* begin Provided information *

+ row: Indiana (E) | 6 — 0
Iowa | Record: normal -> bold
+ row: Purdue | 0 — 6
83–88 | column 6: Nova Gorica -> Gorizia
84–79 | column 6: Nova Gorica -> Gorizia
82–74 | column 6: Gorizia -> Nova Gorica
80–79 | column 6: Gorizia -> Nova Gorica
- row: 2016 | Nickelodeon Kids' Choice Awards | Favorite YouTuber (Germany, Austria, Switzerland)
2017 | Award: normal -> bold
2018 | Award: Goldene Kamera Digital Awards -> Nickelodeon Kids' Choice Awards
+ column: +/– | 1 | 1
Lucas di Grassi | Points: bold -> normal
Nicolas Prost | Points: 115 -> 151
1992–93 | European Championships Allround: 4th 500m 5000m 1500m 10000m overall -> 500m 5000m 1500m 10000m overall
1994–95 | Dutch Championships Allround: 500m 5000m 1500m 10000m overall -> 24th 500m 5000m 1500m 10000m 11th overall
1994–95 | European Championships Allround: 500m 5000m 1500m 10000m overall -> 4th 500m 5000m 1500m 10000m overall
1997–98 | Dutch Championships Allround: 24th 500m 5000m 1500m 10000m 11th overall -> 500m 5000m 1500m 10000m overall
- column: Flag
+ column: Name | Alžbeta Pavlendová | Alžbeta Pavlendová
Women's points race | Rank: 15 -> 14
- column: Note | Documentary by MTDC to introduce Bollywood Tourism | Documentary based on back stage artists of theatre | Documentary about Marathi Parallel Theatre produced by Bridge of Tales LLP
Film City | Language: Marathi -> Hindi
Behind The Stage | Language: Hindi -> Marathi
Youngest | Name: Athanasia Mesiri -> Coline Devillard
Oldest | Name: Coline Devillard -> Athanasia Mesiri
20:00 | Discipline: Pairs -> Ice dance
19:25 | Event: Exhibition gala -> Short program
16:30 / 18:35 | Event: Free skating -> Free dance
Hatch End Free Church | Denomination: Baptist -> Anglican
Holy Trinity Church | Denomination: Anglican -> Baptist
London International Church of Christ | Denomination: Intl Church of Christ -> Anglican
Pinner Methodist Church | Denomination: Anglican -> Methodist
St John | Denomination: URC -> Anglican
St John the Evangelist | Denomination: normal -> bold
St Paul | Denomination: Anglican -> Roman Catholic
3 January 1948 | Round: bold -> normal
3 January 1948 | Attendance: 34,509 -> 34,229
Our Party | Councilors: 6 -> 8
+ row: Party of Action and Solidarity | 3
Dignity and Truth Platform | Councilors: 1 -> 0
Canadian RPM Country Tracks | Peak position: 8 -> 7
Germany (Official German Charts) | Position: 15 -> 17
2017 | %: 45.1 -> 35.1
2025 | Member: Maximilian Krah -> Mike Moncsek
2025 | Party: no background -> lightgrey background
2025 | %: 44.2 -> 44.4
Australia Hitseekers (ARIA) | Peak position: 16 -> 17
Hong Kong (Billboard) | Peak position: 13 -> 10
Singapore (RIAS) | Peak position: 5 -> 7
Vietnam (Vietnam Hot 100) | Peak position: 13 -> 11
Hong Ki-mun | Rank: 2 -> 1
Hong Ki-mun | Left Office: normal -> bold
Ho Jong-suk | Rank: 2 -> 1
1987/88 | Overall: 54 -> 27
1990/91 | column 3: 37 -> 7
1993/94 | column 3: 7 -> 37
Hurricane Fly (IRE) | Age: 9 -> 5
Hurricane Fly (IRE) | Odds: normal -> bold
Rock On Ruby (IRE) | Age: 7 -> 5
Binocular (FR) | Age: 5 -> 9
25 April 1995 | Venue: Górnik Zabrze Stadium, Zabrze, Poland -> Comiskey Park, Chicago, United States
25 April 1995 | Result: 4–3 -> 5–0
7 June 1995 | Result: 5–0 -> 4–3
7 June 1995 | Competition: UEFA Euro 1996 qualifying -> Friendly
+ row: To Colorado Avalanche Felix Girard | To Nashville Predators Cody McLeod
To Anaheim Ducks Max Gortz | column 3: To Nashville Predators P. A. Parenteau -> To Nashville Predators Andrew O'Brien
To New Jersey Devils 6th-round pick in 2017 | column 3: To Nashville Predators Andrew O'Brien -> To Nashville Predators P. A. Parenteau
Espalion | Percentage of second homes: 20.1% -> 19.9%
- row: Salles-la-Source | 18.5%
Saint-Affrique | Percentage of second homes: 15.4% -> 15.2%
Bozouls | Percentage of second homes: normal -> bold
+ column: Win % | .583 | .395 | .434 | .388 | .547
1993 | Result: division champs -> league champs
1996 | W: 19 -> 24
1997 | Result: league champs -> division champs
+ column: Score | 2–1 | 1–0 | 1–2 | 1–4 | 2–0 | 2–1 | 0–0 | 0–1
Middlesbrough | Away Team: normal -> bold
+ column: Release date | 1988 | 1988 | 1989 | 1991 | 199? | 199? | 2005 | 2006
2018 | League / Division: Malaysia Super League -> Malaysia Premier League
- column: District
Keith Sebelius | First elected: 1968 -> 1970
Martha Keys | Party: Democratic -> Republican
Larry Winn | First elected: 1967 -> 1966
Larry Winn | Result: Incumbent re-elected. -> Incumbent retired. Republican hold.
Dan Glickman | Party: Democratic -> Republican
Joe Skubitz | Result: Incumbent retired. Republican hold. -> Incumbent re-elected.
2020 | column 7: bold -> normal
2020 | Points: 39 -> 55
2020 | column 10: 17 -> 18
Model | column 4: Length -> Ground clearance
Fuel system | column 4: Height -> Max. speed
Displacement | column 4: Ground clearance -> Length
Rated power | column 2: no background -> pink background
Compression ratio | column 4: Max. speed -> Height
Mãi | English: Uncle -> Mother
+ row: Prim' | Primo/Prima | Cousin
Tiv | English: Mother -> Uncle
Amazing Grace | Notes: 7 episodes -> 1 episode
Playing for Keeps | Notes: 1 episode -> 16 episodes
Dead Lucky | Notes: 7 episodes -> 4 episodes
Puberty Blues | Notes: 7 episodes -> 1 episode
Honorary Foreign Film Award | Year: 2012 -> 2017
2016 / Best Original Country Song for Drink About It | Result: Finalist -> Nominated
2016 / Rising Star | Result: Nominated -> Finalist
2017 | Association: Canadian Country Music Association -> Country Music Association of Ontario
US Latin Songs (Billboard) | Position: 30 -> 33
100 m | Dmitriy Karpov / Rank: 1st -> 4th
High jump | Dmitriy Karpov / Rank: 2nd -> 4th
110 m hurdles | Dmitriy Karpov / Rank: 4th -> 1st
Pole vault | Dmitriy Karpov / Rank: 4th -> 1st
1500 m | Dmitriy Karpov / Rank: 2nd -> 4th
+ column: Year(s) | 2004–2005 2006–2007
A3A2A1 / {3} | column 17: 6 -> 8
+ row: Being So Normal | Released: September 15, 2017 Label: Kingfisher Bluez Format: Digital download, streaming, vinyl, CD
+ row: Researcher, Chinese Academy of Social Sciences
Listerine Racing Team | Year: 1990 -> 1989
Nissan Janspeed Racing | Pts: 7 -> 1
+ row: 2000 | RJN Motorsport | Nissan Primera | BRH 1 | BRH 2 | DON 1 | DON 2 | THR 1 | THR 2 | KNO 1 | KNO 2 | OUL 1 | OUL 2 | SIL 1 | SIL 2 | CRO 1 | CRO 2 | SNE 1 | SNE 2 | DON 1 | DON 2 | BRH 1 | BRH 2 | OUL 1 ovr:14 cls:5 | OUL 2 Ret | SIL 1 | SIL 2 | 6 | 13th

* end Provided information *

**Set problem**
Copy every one of these rows exactly, line for line.

**Exercise output**
+ row: Indiana (E) | 6 — 0
Iowa | Record: normal -> bold
+ row: Purdue | 0 — 6
83–88 | column 6: Nova Gorica -> Gorizia
84–79 | column 6: Nova Gorica -> Gorizia
82–74 | column 6: Gorizia -> Nova Gorica
80–79 | column 6: Gorizia -> Nova Gorica
- row: 2016 | Nickelodeon Kids' Choice Awards | Favorite YouTuber (Germany, Austria, Switzerland)
2017 | Award: normal -> bold
2018 | Award: Goldene Kamera Digital Awards -> Nickelodeon Kids' Choice Awards
+ column: +/– | 1 | 1
Lucas di Grassi | Points: bold -> normal
Nicolas Prost | Points: 115 -> 151
1992–93 | European Championships Allround: 4th 500m 5000m 1500m 10000m overall -> 500m 5000m 1500m 10000m overall
1994–95 | Dutch Championships Allround: 500m 5000m 1500m 10000m overall -> 24th 500m 5000m 1500m 10000m 11th overall
1994–95 | European Championships Allround: 500m 5000m 1500m 10000m overall -> 4th 500m 5000m 1500m 10000m overall
1997–98 | Dutch Championships Allround: 24th 500m 5000m 1500m 10000m 11th overall -> 500m 5000m 1500m 10000m overall
- column: Flag
+ column: Name | Alžbeta Pavlendová | Alžbeta Pavlendová
Women's points race | Rank: 15 -> 14
- column: Note | Documentary by MTDC to introduce Bollywood Tourism | Documentary based on back stage artists of theatre | Documentary about Marathi Parallel Theatre produced by Bridge of Tales LLP
Film City | Language: Marathi -> Hindi
Behind The Stage | Language: Hindi -> Marathi
Youngest | Name: Athanasia Mesiri -> Coline Devillard
Oldest | Name: Coline Devillard -> Athanasia Mesiri
20:00 | Discipline: Pairs -> Ice dance
19:25 | Event: Exhibition gala -> Short program
16:30 / 18:35 | Event: Free skating -> Free dance
Hatch End Free Church | Denomination: Baptist -> Anglican
Holy Trinity Church | Denomination: Anglican -> Baptist
London International Church of Christ | Denomination: Intl Church of Christ -> Anglican
Pinner Methodist Church | Denomination: Anglican -> Methodist
St John | Denomination: URC -> Anglican
St John the Evangelist | Denomination: normal -> bold
St Paul | Denomination: Anglican -> Roman Catholic
3 January 1948 | Round: bold -> normal
3 January 1948 | Attendance: 34,509 -> 34,229
Our Party | Councilors: 6 -> 8
+ row: Party of Action and Solidarity | 3
Dignity and Truth Platform | Councilors: 1 -> 0
Canadian RPM Country Tracks | Peak position: 8 -> 7
Germany (Official German Charts) | Position: 15 -> 17
2017 | %: 45.1 -> 35.1
2025 | Member: Maximilian Krah -> Mike Moncsek
2025 | Party: no background -> lightgrey background
2025 | %: 44.2 -> 44.4
Australia Hitseekers (ARIA) | Peak position: 16 -> 17
Hong Kong (Billboard) | Peak position: 13 -> 10
Singapore (RIAS) | Peak position: 5 -> 7
Vietnam (Vietnam Hot 100) | Peak position: 13 -> 11
Hong Ki-mun | Rank: 2 -> 1
Hong Ki-mun | Left Office: normal -> bold
Ho Jong-suk | Rank: 2 -> 1
1987/88 | Overall: 54 -> 27
1990/91 | column 3: 37 -> 7
1993/94 | column 3: 7 -> 37
Hurricane Fly (IRE) | Age: 9 -> 5
Hurricane Fly (IRE) | Odds: normal -> bold
Rock On Ruby (IRE) | Age: 7 -> 5
Binocular (FR) | Age: 5 -> 9
25 April 1995 | Venue: Górnik Zabrze Stadium, Zabrze, Poland -> Comiskey Park, Chicago, United States
25 April 1995 | Result: 4–3 -> 5–0
7 June 1995 | Result: 5–0 -> 4–3
7 June 1995 | Competition: UEFA Euro 1996 qualifying -> Friendly
+ row: To Colorado Avalanche Felix Girard | To Nashville Predators Cody McLeod
To Anaheim Ducks Max Gortz | column 3: To Nashville Predators P. A. Parenteau -> To Nashville Predators Andrew O'Brien
To New Jersey Devils 6th-round pick in 2017 | column 3: To Nashville Predators Andrew O'Brien -> To Nashville Predators P. A. Parenteau
Espalion | Percentage of second homes: 20.1% -> 19.9%
- row: Salles-la-Source | 18.5%
Saint-Affrique | Percentage of second homes: 15.4% -> 15.2%
Bozouls | Percentage of second homes: normal -> bold
+ column: Win % | .583 | .395 | .434 | .388 | .547
1993 | Result: division champs -> league champs
1996 | W: 19 -> 24
1997 | Result: league champs -> division champs
+ column: Score | 2–1 | 1–0 | 1–2 | 1–4 | 2–0 | 2–1 | 0–0 | 0–1
Middlesbrough | Away Team: normal -> bold
+ column: Release date | 1988 | 1988 | 1989 | 1991 | 199? | 199? | 2005 | 2006
2018 | League / Division: Malaysia Super League -> Malaysia Premier League
- column: District
Keith Sebelius | First elected: 1968 -> 1970
Martha Keys | Party: Democratic -> Republican
Larry Winn | First elected: 1967 -> 1966
Larry Winn | Result: Incumbent re-elected. -> Incumbent retired. Republican hold.
Dan Glickman | Party: Democratic -> Republican
Joe Skubitz | Result: Incumbent retired. Republican hold. -> Incumbent re-elected.
2020 | column 7: bold -> normal
2020 | Points: 39 -> 55
2020 | column 10: 17 -> 18
Model | column 4: Length -> Ground clearance
Fuel system | column 4: Height -> Max. speed
Displacement | column 4: Ground clearance -> Length
Rated power | column 2: no background -> pink background
Compression ratio | column 4: Max. speed -> Height
Mãi | English: Uncle -> Mother
+ row: Prim' | Primo/Prima | Cousin
Tiv | English: Mother -> Uncle
Amazing Grace | Notes: 7 episodes -> 1 episode
Playing for Keeps | Notes: 1 episode -> 16 episodes
Dead Lucky | Notes: 7 episodes -> 4 episodes
Puberty Blues | Notes: 7 episodes -> 1 episode
Honorary Foreign Film Award | Year: 2012 -> 2017
2016 / Best Original Country Song for Drink About It | Result: Finalist -> Nominated
2016 / Rising Star | Result: Nominated -> Finalist
2017 | Association: Canadian Country Music Association -> Country Music Association of Ontario
US Latin Songs (Billboard) | Position: 30 -> 33
100 m | Dmitriy Karpov / Rank: 1st -> 4th
High jump | Dmitriy Karpov / Rank: 2nd -> 4th
110 m hurdles | Dmitriy Karpov / Rank: 4th -> 1st
Pole vault | Dmitriy Karpov / Rank: 4th -> 1st
1500 m | Dmitriy Karpov / Rank: 2nd -> 4th
+ column: Year(s) | 2004–2005 2006–2007
A3A2A1 / {3} | column 17: 6 -> 8
+ row: Being So Normal | Released: September 15, 2017 Label: Kingfisher Bluez Format: Digital download, streaming, vinyl, CD
+ row: Researcher, Chinese Academy of Social Sciences
Listerine Racing Team | Year: 1990 -> 1989
Nissan Janspeed Racing | Pts: 7 -> 1
+ row: 2000 | RJN Motorsport | Nissan Primera | BRH 1 | BRH 2 | DON 1 | DON 2 | THR 1 | THR 2 | KNO 1 | KNO 2 | OUL 1 | OUL 2 | SIL 1 | SIL 2 | CRO 1 | CRO 2 | SNE 1 | SNE 2 | DON 1 | DON 2 | BRH 1 | BRH 2 | OUL 1 ovr:14 cls:5 | OUL 2 Ret | SIL 1 | SIL 2 | 6 | 13th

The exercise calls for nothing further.